Source text: Begin
Section 2: Prohibition on public authorities bringing proceedings

16.Section 2 places on a statutory footing the principle laid down by the case of Derbyshire County Council v Times Newspapers Ltd(2) that a public authority has no right at common law to bring proceedings for defamation. Although a principle of English common law, it is thought to represent Scots common law also.

17.Subsection (1) sets out the basic principle laid down in Derbyshire that a public authority may not bring proceedings for defamation.

18.Subsection (2) sets out what is meant by a public authority in this context. The first two limbs relate to central and local government (and any non-natural persons that are owned or controlled by them). This therefore, will include:

  • the Scottish Ministers and other offices in the Scottish Administration, the agencies and other bodies (however described) that are part of central government,

  • each local authority, both in its capacity as a local authority and as education authority, roads authority, etc.

  • companies and charitable bodies that are owned or controlled by the Scottish Ministers or a local authority to discharge particular functions of a public nature e.g. the Scottish National Investment Bank as well as government agencies and other public bodies.

19.The third limb confirms that courts and tribunals are public authorities for the purposes of this provision. This includes judges in their capacity as holders of judicial office (but not as individuals, by virtue of subsection (5)).

20.Subsection (2)(d) provides that other persons or offices whose functions include functions of a public nature are also public authorities for these purposes. This general provision covers a range of bodies and offices.

21.A list of Scottish public bodies can be found at the following website: National public bodies: directory.(3) It is important to note that this list is not exhaustive and that some of the bodies on this list may not constitute a public authority for the purposes of this section. What constitutes a public authority for the purposes of this section may develop over time.

22.The power to make regulations in subsection (6) may supplement subsection (2) in order to address any bodies or types of body which should or should not be considered a public body for the purposes of this provision. This may arise where, for example, there is a question over whether a type of body should be a public authority.

23.Subsection (3) sets out a default position which excludes from the category of public authorities both bodies set up to trade for profit and charitable organisations where either exercises public functions from time to time, provided (in both cases) that they are not owned or controlled by a public authority. Typical examples may include companies and charitable organisations contracted by Government or local authorities to discharge functions on their behalf at certain times. Use of the words “from time to time” is intended to reflect the fact that such entities may operate on a contractual basis, discharging public functions sporadically. It seeks to ensure that they will not be deemed to fall into the category of public authorities by reason only of such periodic discharging of public functions. The provision does not preclude the possibility of them being found to be public authorities, but that finding may not be made solely on the basis of their carrying out functions of a public nature occasionally. The reference to their not being under the ownership or control of a public authority is designed to distinguish bodies covered by the exception from corporate vehicles set up or taken over by central or local government.
Source text: End
Given material: Begin
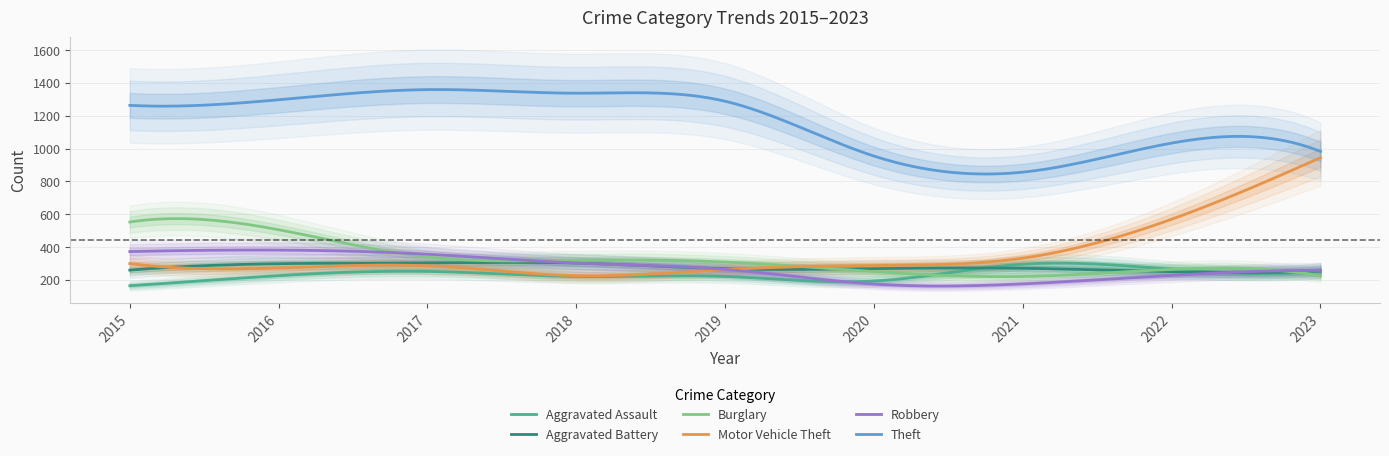

The value of Motor Vehicle Theft at 2019 is 458. True or false?

False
Given material: End
Work to complete:
1. According to the section 2 text, which case laid down the principle that a public authority has no right at common law to bring proceedings for defamation?
2. From the section 2 text, extract the passage starting at "21.A list of" and ending at "develop over time.".

Expected results:
1. Derbyshire County Council v Times Newspapers Ltd.

2.
21.A list of Scottish public bodies can be found at the following website: National public bodies: directory.(3) It is important to note that this list is not exhaustive and that some of the bodies on this list may not constitute a public authority for the purposes of this section. What constitutes a public authority for the purposes of this section may develop over time.